Induction of testicular growth and spermatogenesis by pulsatile, intravenous administration of gonadotrophin-releasing hormone in patients with hypogonadotrophic hypogonadism.

Delemarre-Van de Waal HA.

Department of Pediatrics, Free University Hospital, Amsterdam, The Netherlands.

OBJECTIVE: To induce testicular growth including spermatogenesis, 38 patients with hypogonadotrophic hypogonadism were treated with long-term pulsatile GnRH administration. PATIENTS: The group of patients comprised 17 individuals with idiopathic hypogonadotrophic hypogonadism, 11 with Kallmann’s syndrome, four with multiple pituitary hormone deficiencies and six with a secondary hypogonadotrophic hypogonadism due to surgical removal of a brain tumour. Thirteen patients (seven with idiopathic hypogonadotrophic hypogonadism and six with Kallmann’s syndrome) had undescended testes, of whom six had undergone surgery on both testes and four on one testis. Sixteen of the 17 had previously received androgen therapy and six others had received gonadotrophin treatment, of whom three had long-term treatment to induce testicular development, without success.

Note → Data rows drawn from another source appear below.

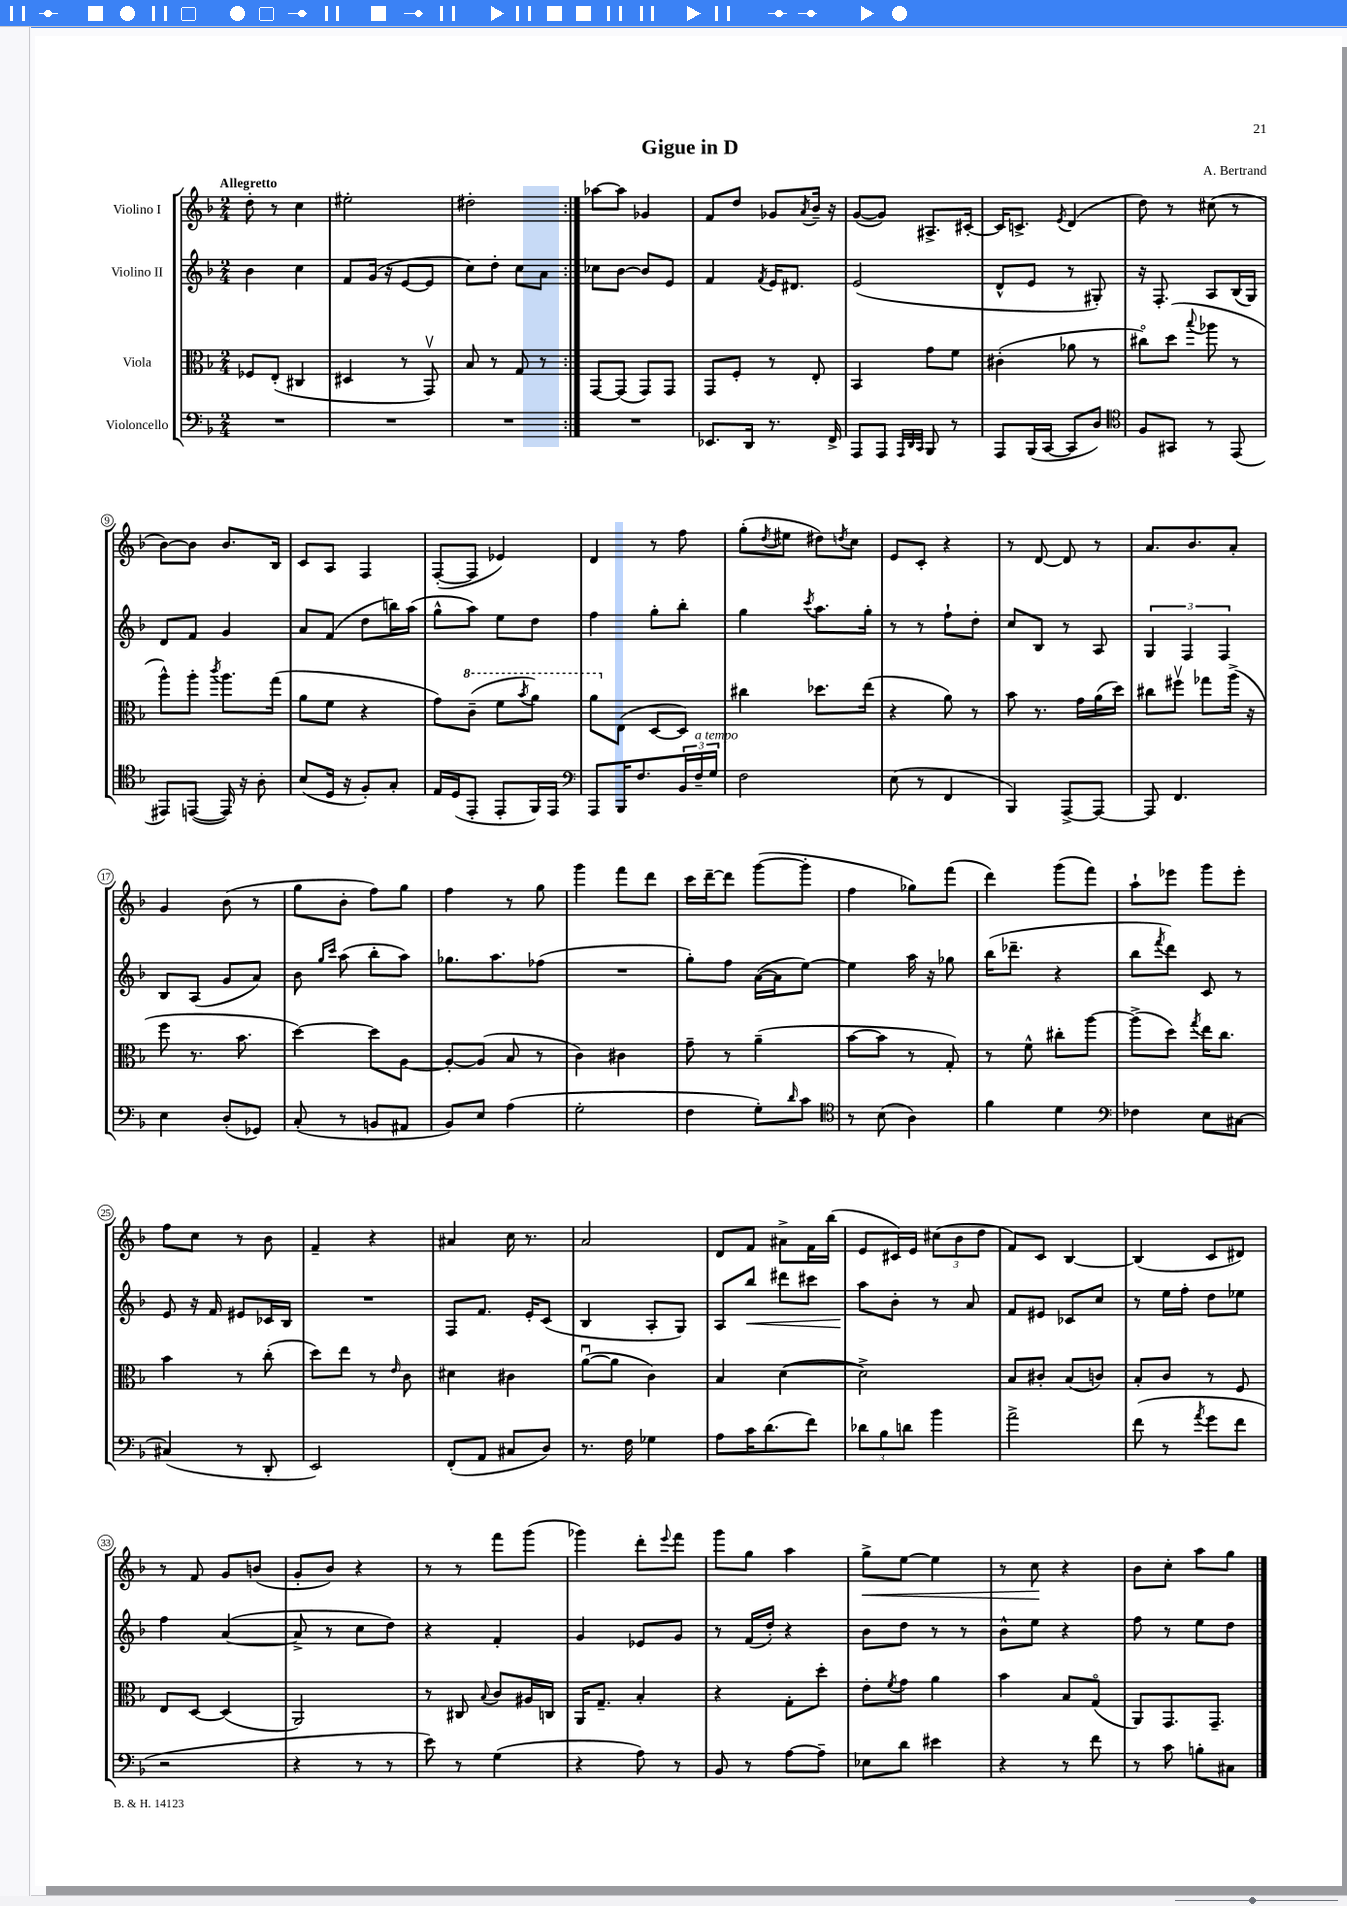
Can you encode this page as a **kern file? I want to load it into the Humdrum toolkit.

**kern	**kern	**kern	**dynam	**kern	**dynam
*part4	*part3	*part2	*part2	*part1	*part1
*staff4	*staff3	*staff2	*staff2	*staff1	*staff1
*I"Violoncello	*I"Viola	*I"Violino II	*	*I"Violino I	*
*clefF4	*clefC3	*clefG2	*	*clefG2	*
*k[b-]	*k[b-]	*k[b-]	*	*k[b-]	*
*M2/4	*M2/4	*M2/4	*	*M2/4	*
=1	=1	=1	=1	=1	=1
!	!	!	!	!LO:TX:a:B:t=Allegretto	!
2r	8F-X/L	4b-\	.	8dd'\	.
.	(8E'/J	.	.	8r	.
.	4C#X/	4cc\	.	4cc\	.
=2	=2	=2	=2	=2	=2
2r	4D#X/	8f/L	.	2ee#X'\	.
.	.	(16g/Jk	.	.	.
.	.	16r	.	.	.
.	8r	[8e/L	.	.	.
.	8GGv/)	8e/J]	.	.	.
=3	=3	=3	=3	=3	=3
2r	8B-/	8cc\L)	.	2dd#X'\	.
.	8r	8dd'\J	.	.	.
.	8G/	8cc\L	.	.	.
.	8r	8a\J	.	.	.
=4:|!	=4:|!	=4:|!	=4:|!	=4:|!	=4:|!
2r	[8GG/L	8cc-X\L	.	[8aa-X\L	.
.	(8GG/J]	[8b-\J	.	8aa-\J]	.
.	8GG/L)	8b-/L]	.	4g-X/	.
.	8GG/J	8e/J	.	.	.
=5	=5	=5	=5	=5	=5
8.EE-X/L	8GG/L	4f/	.	8f/L	.
.	8F'/J	.	.	8dd/J	.
16DD/Jk	.	.	.	.	.
.	.	8qf/	.	.	.
8.r	8r	16e/KL	.	8g-X/L	.
.	.	8.d#X/J	.	.	.
.	.	.	.	8qa/	.
.	8E'/	.	.	16b-~/Jk	.
16FF^/	.	.	.	16r	.
=6	=6	=6	=6	=6	=6
8AAA/L	4BB-/	(2e/	.	([8g/L	.
8AAA/J	.	.	.	8g/J])	.
32qqAAA/LLL	.	.	.	.	.
32qqDD/	.	.	.	.	.
32qqCC/JJJ	.	.	.	.	.
8BBB-/	8g\L	.	.	8.A#X^/L	.
8r	8f\J	.	.	.	.
.	.	.	.	[16c#X'/Jk	.
=7	=7	=7	=7	=7	=7
8AAA/L	(4c#X'\	8d^^/L	.	16c#/KL]	.
.	.	.	.	8.cn^/J	.
(16BBB-/L	.	8e/J	.	.	.
[16CC/JJ	.	.	.	.	.
.	.	.	.	8qe/	.
8CC/L]	8a-X\	8r	.	(4d/	.
8D/J)	8r	8G#X'/)	.	.	.
=8	=8	=8	=8	=8	=8
*clefC4	*	*	*	*	*
8F/L	8cc#X\L)	16r	.	8dd\)	.
.	.	8.F'/	.	.	.
8GG#X/J	(8dd\J	.	.	8r	.
.	8qqbb-/	.	.	.	.
8r	8aa-X\	8A/L	.	(8cc#X\	.
(8EE/	8r	(16B-/L	.	8r	.
.	.	16G/JJ)	.	.	.
!!LO:LB:g=z
=9	=9	=9	=9	=9	=9
8EE#X/L)	8aa^^\L)	8d/L	.	[8b-\L)	.
([8EEn/J	8aa'\J	8f/J	.	8b-\J]	.
.	8qccc/	.	.	.	.
16EE/])	8.aa\L	4g/	.	8.b-/L	.
16r	.	.	.	.	.
8A'\	.	.	.	.	.
.	(16gg\Jk	.	.	16B-/Jk	.
=10	=10	=10	=10	=10	=10
(8B-/L	8a\L	8a/L	.	8c/L	.
16D/Jk	8f\J	(8f/J	.	8A/J	.
16r	.	.	.	.	.
8F'/L)	4r	8dd\L	.	4F/	.
8G'/J	.	16bbn\L)	.	.	.
.	.	(16aa\JJ	.	.	.
=11	=11	=11	=11	=11	=11
16E/LL	8g\L)	8gg^^\L	.	([8F'/L	.
(16D/J	.	.	.	.	.
*	*8va	*	*	*	*
8EE'/J	(8cc~\J	8aa\J)	.	8F/J]	.
8EE'/L	8ff\L	8ee\L	.	4e-X/)	.
.	8qbb-/	.	.	.	.
16FF/L)	8aa\J)	8dd\J	.	.	.
16EE/JJ	.	.	.	.	.
=12	=12	=12	=12	=12	=12
*clefF4	*	*	*	*	*
8AAA/L	8aa\L	4ff\	.	4d/	.
*	*X8va	*	*	*	*
16BBB-/K	(8E\J	.	.	.	.
8.F/	.	.	.	.	.
.	[8D/L	8gg'\L	.	8r	.
24BB-/L	8D/J])	8bb-'\J	.	8ff\	.
!LO:TX:a:i:t=a tempo	!	!	!	!	!
24F~/	.	.	.	.	.
24G/JJ	.	.	.	.	.
=13	=13	=13	=13	=13	=13
2F\	4cc#X\	4gg\	.	(8gg'\L	.
.	.	.	.	8qdd/	.
.	.	.	.	8ee#X\J	.
.	.	8qccc/	.	.	.
.	8.dd-X\L	8.aa\L	.	8dd#X\L)	.
.	.	.	.	8qddn/	.
.	.	.	.	8cc\J	.
.	(16ee\Jk	16gg'\Jk	.	.	.
=14	=14	=14	=14	=14	=14
(8E\	4r	8r	.	8e/L	.
8r	.	8r	.	8c'/J	.
4FF/	8a\)	8ff`\L	.	4r	.
.	8r	8dd'\J	.	.	.
=15	=15	=15	=15	=15	=15
4BBB-/)	8b-\	8cc/L	.	8r	.
.	8.r	8B-/J	.	[8d/	.
[8AAA^/L	.	8r	.	8d/]	.
.	16g\LL	.	.	.	.
8AAA/J_	(16a\	8A/	.	8r	.
.	16dd\JJ)	.	.	.	.
=16	=16	=16	=16	=16	=16
8AAA/]	8cc#X\L	6G/	.	8.a/L	.
4.FF/	8ff#Xv\J	.	.	.	.
.	.	6F/	.	.	.
.	.	.	.	8.b-/	.
.	8gg-X\L	.	.	.	.
.	.	6F/	.	.	.
.	(16aa^\Jk	.	.	8a'/J	.
.	16r	.	.	.	.
!!LO:LB:g=z
=17	=17	=17	=17	=17	=17
4E\	8ff\	8B-/L	.	4g/	.
.	8.r	(8A/J	.	.	.
(8D'/L	.	8g/L	.	(8b-\	.
.	8.b-\	.	.	.	.
8GG-X/J)	.	8a/J)	.	8r	.
=18	=18	=18	=18	=18	=18
(8C'/	[4dd\)	8b-\	.	8gg\L	.
.	.	16qqgg/LL	.	.	.
.	.	16qqccc/JJ	.	.	.
8r	.	(8aa\	.	8b-'\J	.
8BBn/L	8dd\L]	8bb-'\L	.	8ff\L)	.
8AA#X/J	[8A\J	8aa\J)	.	8gg\J	.
=19	=19	=19	=19	=19	=19
8BB-/L)	8A'/L_	8.gg-X\L	.	4ff\	.
8E/J	(8A/J]	.	.	.	.
.	.	8.aa\	.	.	.
(4A\	8B-/	.	.	8r	.
.	8r	(8ff-X\J	.	8gg\	.
=20	=20	=20	=20	=20	=20
2G'\	4c\)	2r	.	4ggg\	.
.	4c#X\	.	.	8fff\L	.
.	.	.	.	8ddd\J	.
=21	=21	=21	=21	=21	=21
4F\	8g~\	8gg'\L)	.	16ccc\LL	.
.	.	.	.	[16ddd~\J	.
.	8r	8ff\J	.	8ddd\J]	.
8G'\L)	(4a~\	([16a\LL	.	([8ggg\L	.
.	.	16a\J]	.	.	.
16qqd/	.	.	.	.	.
8c\J	.	[8ee\J)	.	8ggg'\J]	.
=22	=22	=22	=22	=22	=22
*clefC4	*	*	*	*	*
8r	[8b-\L	4ee\]	.	4ff\	.
(8B-\	8b-\J]	.	.	.	.
4A\)	8r	16aa\	.	8gg-X\L)	.
.	.	16r	.	.	.
.	8G'/)	8gg-X\	.	(8fff\J	.
=23	=23	=23	=23	=23	=23
4f\	8r	(16bb-\KL	.	4ddd\)	.
.	.	8.ddd-X~\J	.	.	.
.	8f^^\	.	.	.	.
4d\	8cc#X'\L	4r	.	(8ggg\L	.
.	[8aa\J	.	.	8fff\J)	.
=24	=24	=24	=24	=24	=24
*clefF4	*	*	*	*	*
4F-X\	(8aa^\L]	8bb-\L	.	8aa`\L	.
.	.	8qfff/	.	.	.
.	8dd\J)	8ddd\J)	.	8eee-X\J	.
.	8qgg/	.	.	.	.
8E\L	16ee\KL	8c/	.	8ggg\L	.
.	8.cc\J	.	.	.	.
[8C#X\J	.	8r	.	8eee-'\J	.
!!LO:LB:g=z
=25	=25	=25	=25	=25	=25
(4C#X/]	4b-\	8e/	.	8ff\L	.
.	.	16r	.	8cc\J	.
.	.	16f/	.	.	.
8r	8r	8e#X/L	.	8r	.
8DD'/	(8cc'\	16c-X/L	.	8b-\	.
.	.	16B-/JJ	.	.	.
=26	=26	=26	=26	=26	=26
2EE/)	8dd\L)	2r	.	4f~/	.
.	8ee\J	.	.	.	.
.	8r	.	.	4r	.
.	16qqe/	.	.	.	.
.	8c\	.	.	.	.
=27	=27	=27	=27	=27	=27
(8FF'/L	4d#X\	8F/L	.	4a#X/	.
8AA/J	.	8.f/J	.	.	.
8C#X/L	4c#X\	.	.	16cc\	.
.	.	16e'/KL	.	8.r	.
8D/J)	.	(8c/J	.	.	.
=28	=28	=28	=28	=28	=28
8.r	([8au\L	4B-/	.	2a/	.
.	8a\J]	.	.	.	.
16F\	.	.	.	.	.
4G-X\	4c\)	8A'/L	.	.	.
.	.	8G/J)	.	.	.
=29	=29	=29	=29	=29	=29
8A\L	4B-/	8A/L	.	8d/L	.
!	!	!	!LO:HP:b	!	!
16c\K	.	8bb-/J	<	8f/J	.
(8.d\	.	.	.	.	.
.	([4d\	8ddd#X\L	.	8a#X^\L	.
8f\J)	.	8ccc#X\J	.	16f\L	.
.	.	.	.	(16bb-\JJ	.
=30	=30	=30	=30	=30	=30
12d-X\L	2d^\])	8aa\L	.	8e/L	.
12B-\	.	.	.	.	.
.	.	8b-'\J	[	16c#X/L)	.
12dn\J	.	.	.	.	.
.	.	.	.	16e/JJ	.
4b-\	.	8r	.	(12cc#X\L	.
.	.	.	.	12b-\	.
.	.	8a/	.	.	.
.	.	.	.	12dd\J	.
=31	=31	=31	=31	=31	=31
2a^\	8B-/L	8f/L	.	8f/L)	.
.	8c#X'/J	8e#X/J	.	8c/J	.
.	(8B-/L	8c-X/L	.	[4B-/	.
.	8cn/J)	8cc/J	.	.	.
=32	=32	=32	=32	=32	=32
(8f\	8B-'/L	8r	.	(4B-/]	.
8r	8c/J	16ee\LL	.	.	.
.	.	16ff'\JJ	.	.	.
8qa/	.	.	.	.	.
8g\L	8r	8dd\L	.	8c/L	.
8f\J	8F/	8ee-X\J	.	8d#X/J)	.
!!LO:LB:g=z
=33	=33	=33	=33	=33	=33
2r	8E/L	4ff\	.	8r	.
.	[8D/J	.	.	8f/	.
.	(4D/]	([4a/	.	8g/L	.
.	.	.	.	(8bn/J	.
=34	=34	=34	=34	=34	=34
4r	2AA/)	8a^/]	.	8g'/L	.
.	.	8r	.	8b-/J)	.
8r	.	8cc\L	.	4r	.
8r	.	8dd\J)	.	.	.
=35	=35	=35	=35	=35	=35
8e\)	8r	4r	.	8r	.
8r	8C#X/	.	.	8r	.
.	8qqB-/	.	.	.	.
(4G\	8c/L	4f'/	.	8fff\L	.
.	16A#X/L	.	.	(8ggg\J	.
.	16Cn/JJ	.	.	.	.
=36	=36	=36	=36	=36	=36
4r	16AA/KL	4g/	.	4ggg-X\)	.
.	8.G~/J	.	.	.	.
8A\)	4B-'/	8e-X/L	.	8ddd'\L	.
.	.	.	.	8qqeee/	.
8r	.	8g/J	.	8fff\J	.
=37	=37	=37	=37	=37	=37
8BB-/	4r	8r	.	8ggg\L	.
8r	.	(16f/LL	.	8gg\J	.
.	.	16dd'/JJ)	.	.	.
[8A\L	8G'\L	4r	.	4aa\	.
8A~\J]	8dd'\J	.	.	.	.
=38	=38	=38	=38	=38	=38
!	!	!	!	!	!LO:HP:b
8E-X\L	8e'\L	8b-\L	.	8gg^\L	<
.	8qf/	.	.	.	.
8d\J	8g\J	8dd\J	.	[8ee\J	.
4e#X\	4a\	8r	.	4ee\]	.
.	.	8r	.	.	.
=39	=39	=39	=39	=39	=39
4r	4b-\	8b-^^\L	.	8r	.
.	.	8ee\J	.	8cc\	.
8r	8B-/L	4r	.	4r	[
8f\	(8G/J	.	.	.	.
=40	=40	=40	=40	=40	=40
8r	8AA/L)	8ff\	.	8b-\L	.
8c\	8.GG/	8r	.	8cc'\J	.
8Bn'\L	.	8ee\L	.	8aa\L	.
.	8.GG~/J	.	.	.	.
8C#X\J	.	8dd\J	.	8gg\J	.
==	==	==	==	==	==
*-	*-	*-	*-	*-	*-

TREATMENT: GnRH was administered intravenously in a dose of 2-20 micrograms per pulse every 90 minutes. After GnRH discontinuation, hCG treatment was instituted, 1500-3000 IU (i.m.) twice weekly.

RESULTS: During treatment plasma levels of LH, FSH and testosterone increased. In 35 out of the 38 patients plasma testosterone levels increased into the normal adult range. In all patients testicular volume increased. Mean pretreatment testicular volume per patient group ranged from 2.4 to 4.8 ml and increased to 11.5-18.1 ml by the end of treatment. There was a significant difference in the achieved testicular volumes between the patients with Kallmann’s syndrome and the brain tumour patients. GnRH treatment mean lasted between 46 and 75 weeks in the different groups. On hCG therapy, testicular development was either maintained or improved. Semen analysis revealed the presence of spermatogenesis in 31 out of the 38 patients (26 patients already on GnRH, and in another five patients on hCG therapy). All three patients pretreated with gonadotrophins as well as three patients with bilateral testicular surgery developed a detectable sperm count. In 19 adolescent patients with growth potential, an adequate height velocity was observed during GnRH treatment.

CONCLUSIONS: GnRH is a feasible way to induce testicular growth as well as spermatogenesis in hypogonadotrophic male patients, even in patients in whom gonadotrophin treatment has failed. After GnRH treatment, hCG alone can maintain or even improve testicular development, including spermatogenesis. GnRH treatment may also induce a physiological growth spurt in hypogonadotrophic adolescents

Interesting long article :slight_smile:

AG-Guys

[quote]Over40 wrote:
It appears in reading the literature that HCG is safe and does not come with any significant side effects, except bigger balls, a test increase and normal sperm production in most cases of hyopgonadism.
[/quote]

I may be wrong, but I’m sure the use of HCG can lead to the desensitisation of your leydig cells, which means your testes will be less able to react to the natural luteinizing hormone you produce, so less natural test.

Tone

Tone: Sure it could if you use it an extended period of time. Although if you the dose these doc’s were prescribing for secondary hypogonadism, I wouldn’t be overly concerned. 500 ius 2X a week or for 10 days right before Nolva/Clomid shouldn’t matter much.

Only if used in higher doses, 250IU EOD (every other day) is equivalent to the amount of normal LH stimulation in “normal men”. So more than that might present a problem.